— Start Source passage —

In October 2010, Mozilo agreed to settle the SEC’s enforcement action for a payment of $67.5 million dollars, including a $22.5 million penalty and a disgorgement of $45 million. The financial penalty was at the time (and I believe still is) the largest ever paid by a public company’s senior executive in an SEC settlement.


As if all of this were not enough to cast a cloud over Rule 10b5-1 trading plans, the trading plans are once again back in the news, and once again the news about the plans is negative. A front page November 28, 2012 Wall Street Journal article entitled “Executives’ Good Luck in Trading Own Stock” (here), reports on the newspaper’s analysis of thousands of trades by corporate executives in their company’s stock. Among other things, the newspaper reports on numerous instances where executives, trading in company shares pursuant to Rule 10b5-1 plans, managed to extract trading profits just before bad news sent share prices down or to capture gains with purchases executed just before unexpected good news.


The article catalogues a number of deficiencies of at least some plans that undermine the Rule’s goal of allowing insiders to trade in their company shares without creating the impression that the executives were trading because they knew something about the company that other investors did not.

— End Source passage —
— Start Supplied information —

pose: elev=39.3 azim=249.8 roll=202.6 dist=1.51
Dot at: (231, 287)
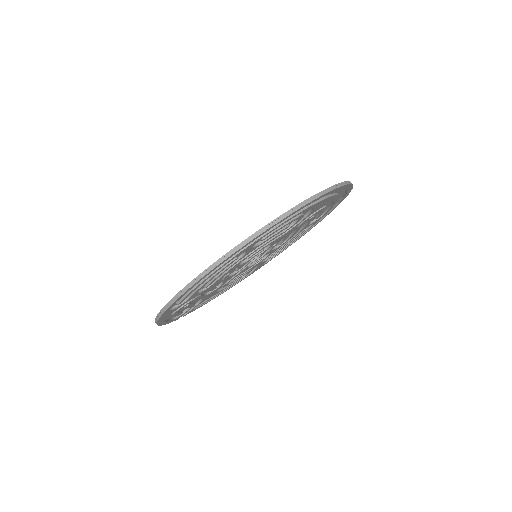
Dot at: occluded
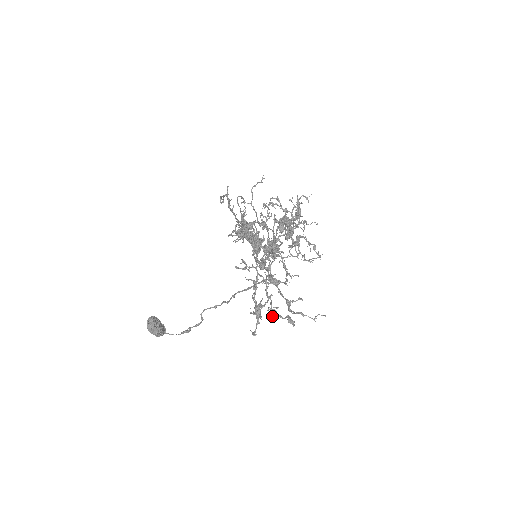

— End Supplied information —

*Stated problem 1:*
In the trading-plans passage, what is the title of the Wall Street Journal article?
*Stated problem 2:*
Please list every dollar amount that appears in the trading-plans passage.
*Stated problem 3:*
Mark each statement yes or no according to the trading-plans passage, quoting the words that decide it:
(a) Mozilo's settlement included a disgorgement of $45 million.
(b) The Wall Street Journal article appeared on an inside page.
(c) The newspaper analyzed fewer than a hundred trades.

*Problem solution 1:*
“Executives’ Good Luck in Trading Own Stock”

*Problem solution 2:*
$67.5 million, $22.5 million, $45 million

*Problem solution 3:*
(a) Yes: "a disgorgement of $45 million"
(b) No: "A front page November 28, 2012 Wall Street Journal article"
(c) No: "thousands of trades by corporate executives"